Sono mesi ormai che i rapporti tra Huawei e il governo degli Stati Uniti sono ai ferri corti. Gli USA accusano il produttore di essere sotto il controllo cinese e di costruire apparecchiature di rete e smartphone che rappresentano una minaccia per la privacy di chi li utilizza — e per questo hanno imposto alle proprie aziende dei limiti molto restrittivi sui rapporti commerciali che queste ultime possono intrattenere con il colosso orientale. Le motivazioni dietro a queste sanzioni in realtò sono sempre rimaste piuttosto vaghe, ma in queste ore è stata finalmente fatta un po' di luce sulla loro natura: secondo gli USA, Huawei ha dotato le sue apparecchiature di vere e proprie porte d'accesso secondarie che le permettono di spiare ciò che accade nei router e nelle apparecchiature di rete vendute fin dal 2009, il tutto all'insaputa dei clienti.

Le rivelazioni arrivano da Robert O'Brien, consigliere per la sicurezza nazionale USA che ha parlato in queste ore con il Wall Street Journal, e in realtà non sono del tutto inedite. Da tempo infatti è nota la natura dei sospetti statunitensi nei confronti di Huawei. Il governo in sostanza teme che i prodotti costruiti dall'azienda cinese contengano dei canali di comunicazione segreti attraverso i quali i dipendenti possono indirizzare i dati di passaggio al loro interno per spiarli.
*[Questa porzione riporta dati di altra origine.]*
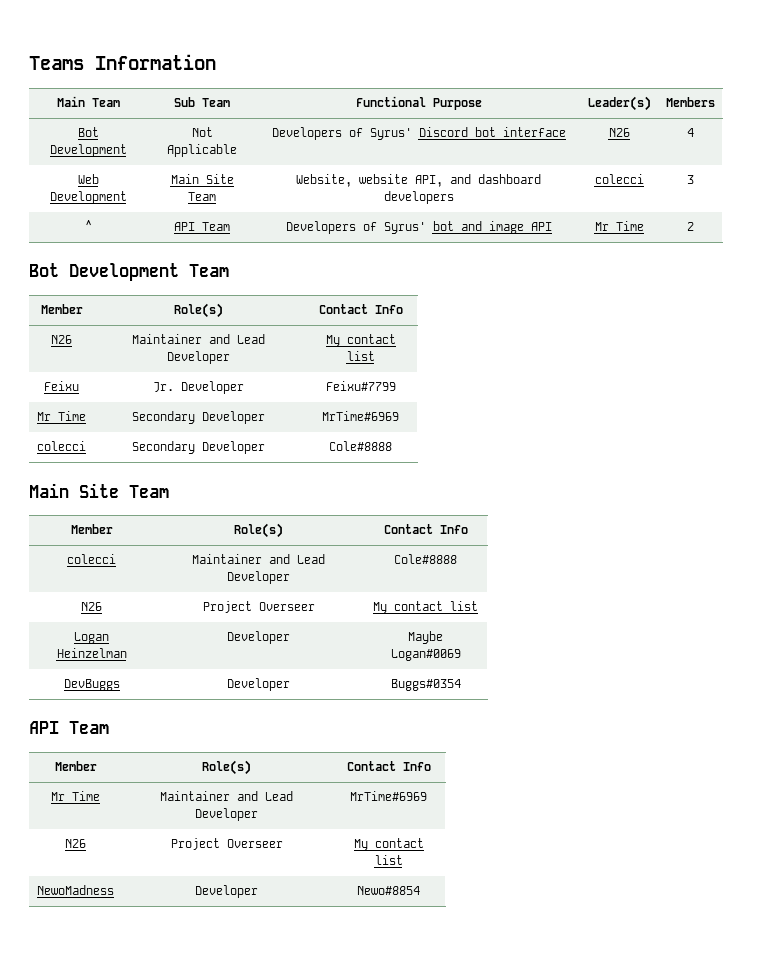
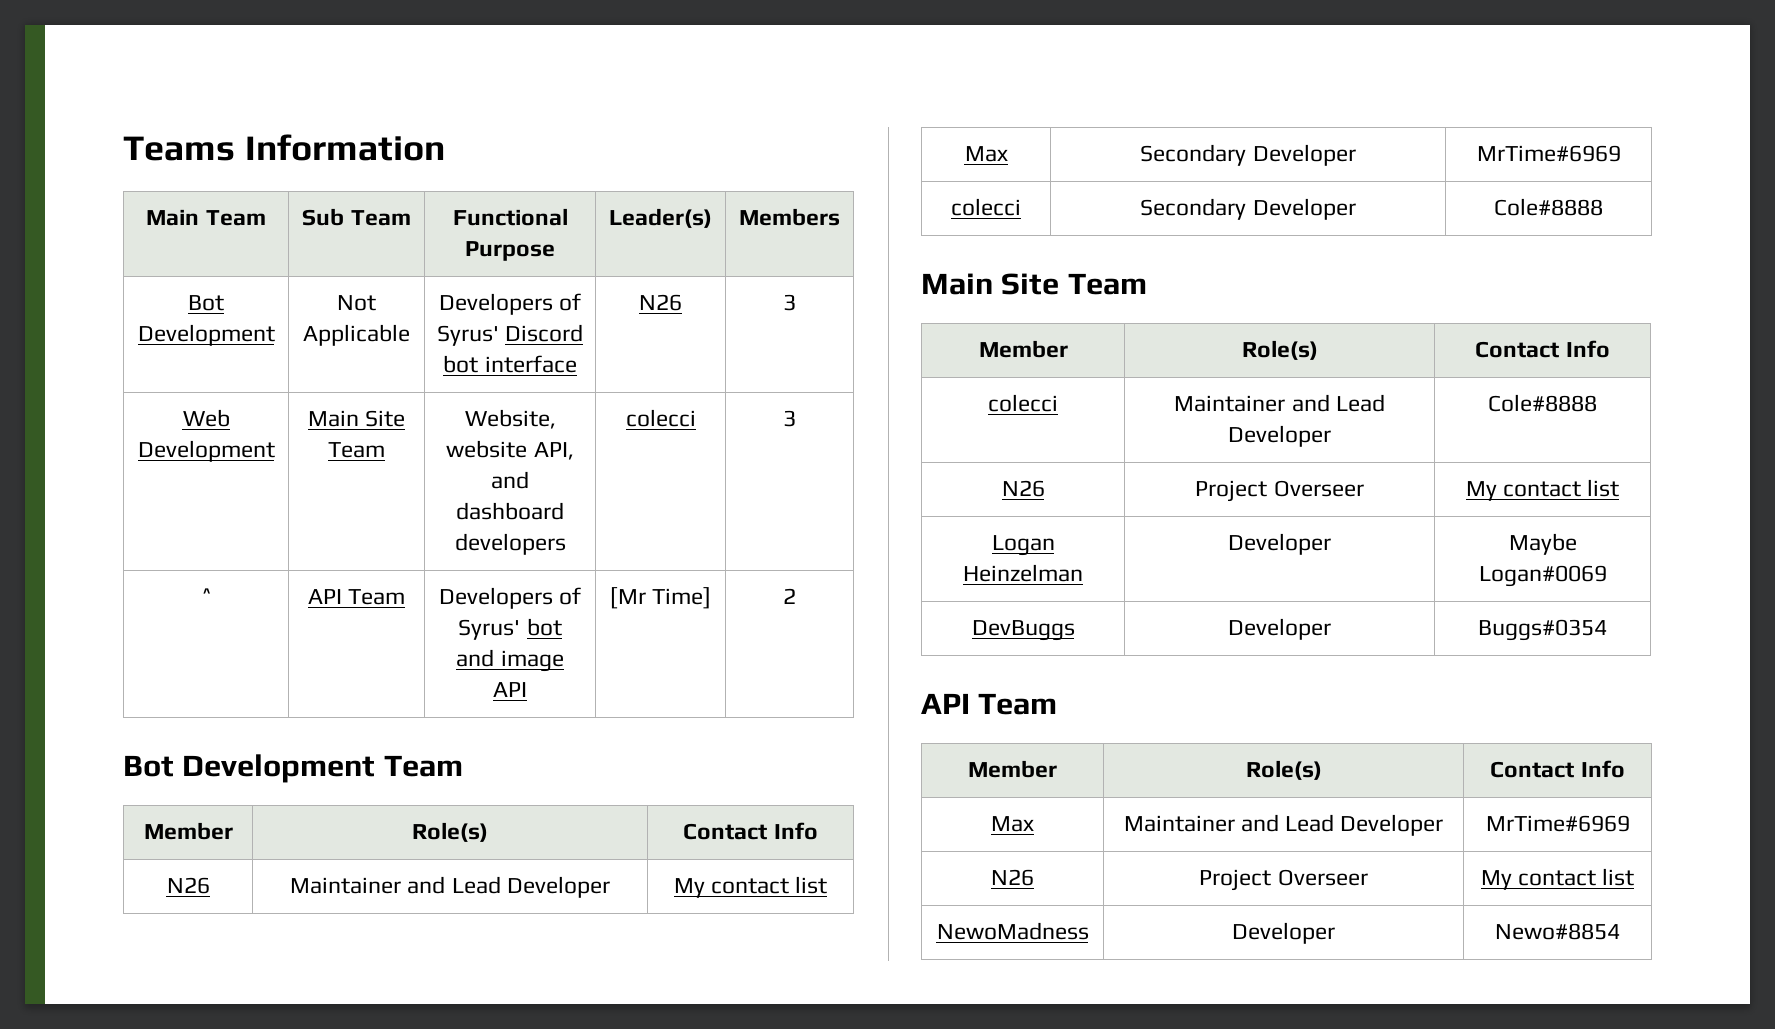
[687,128,694,137] 4 -> [783,294,796,311] 3
[594,221,644,231] Mr Time -> [609,587,712,609] [Mr Time]
[44,381,79,391] [153,381,244,394] [325,381,396,391] [37,411,86,421] Feixu | Jr. Developer | Feixu#7799 // Mr Time -> [964,146,1008,162] Max
[51,791,100,801] Mr Time -> [991,816,1034,832] Max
Huawei produce router e apparecchiature per le reti 4G (e ora anche 5G) che poi molti soggetti — inclusi gli operatori di telefonia mobile e fissa — utilizzano in gran numero per creare network telefonici, sistemi di comunicazione privati e reti aziendali. Se il gruppo cinese avesse modo effettivamente di controllare questa strumentazione avrebbe per le mani un formidabile apparato di spionaggio, e dal momento che secondo gli Stati Uniti l'azienda ha legami di subordinazione con il governo di Pechino, il sospetto è che usare prodotti Huawei di qualunque tipo possa mettere a repentaglio la sicurezza informatica di chiunque.

La novità di queste ore riguarda innanzitutto la fonte delle accuse, che per la prima volta arrivano da uno dei più alti ufficiali in carica con competenze in fatto di cybersicurezza. Soprattutto però gli Stati Uniti sono usciti dal perimetro dei sospetti arrivando a circostanziare le proprie accuse citando prove a sostegno della loro tesi. "Abbiamo le prove del fatto che Huawei abbia la capacità di accedere segretamente a informazioni sensibili e personali nei sistemi di telecomunicazioni che vende e gestisce in tutto il mondo" ha dichiarato O'Brien, senza però entrare nel merito delle prove acquisite.

Huawei ha già respinto al mittente le accuse attribuendole a una volontà degli Stati Uniti di reagire all'attuale situazione di tensione geopolitica con la Cina, ed effettivamente a questo punto occorrerà capire come reagiranno i Paesi partner della potenza atlantica, che in questi mesi stanno decidendo se affidarsi al colosso cinese per costruire le proprie reti cellulari 5G o se procedere guardando altrove.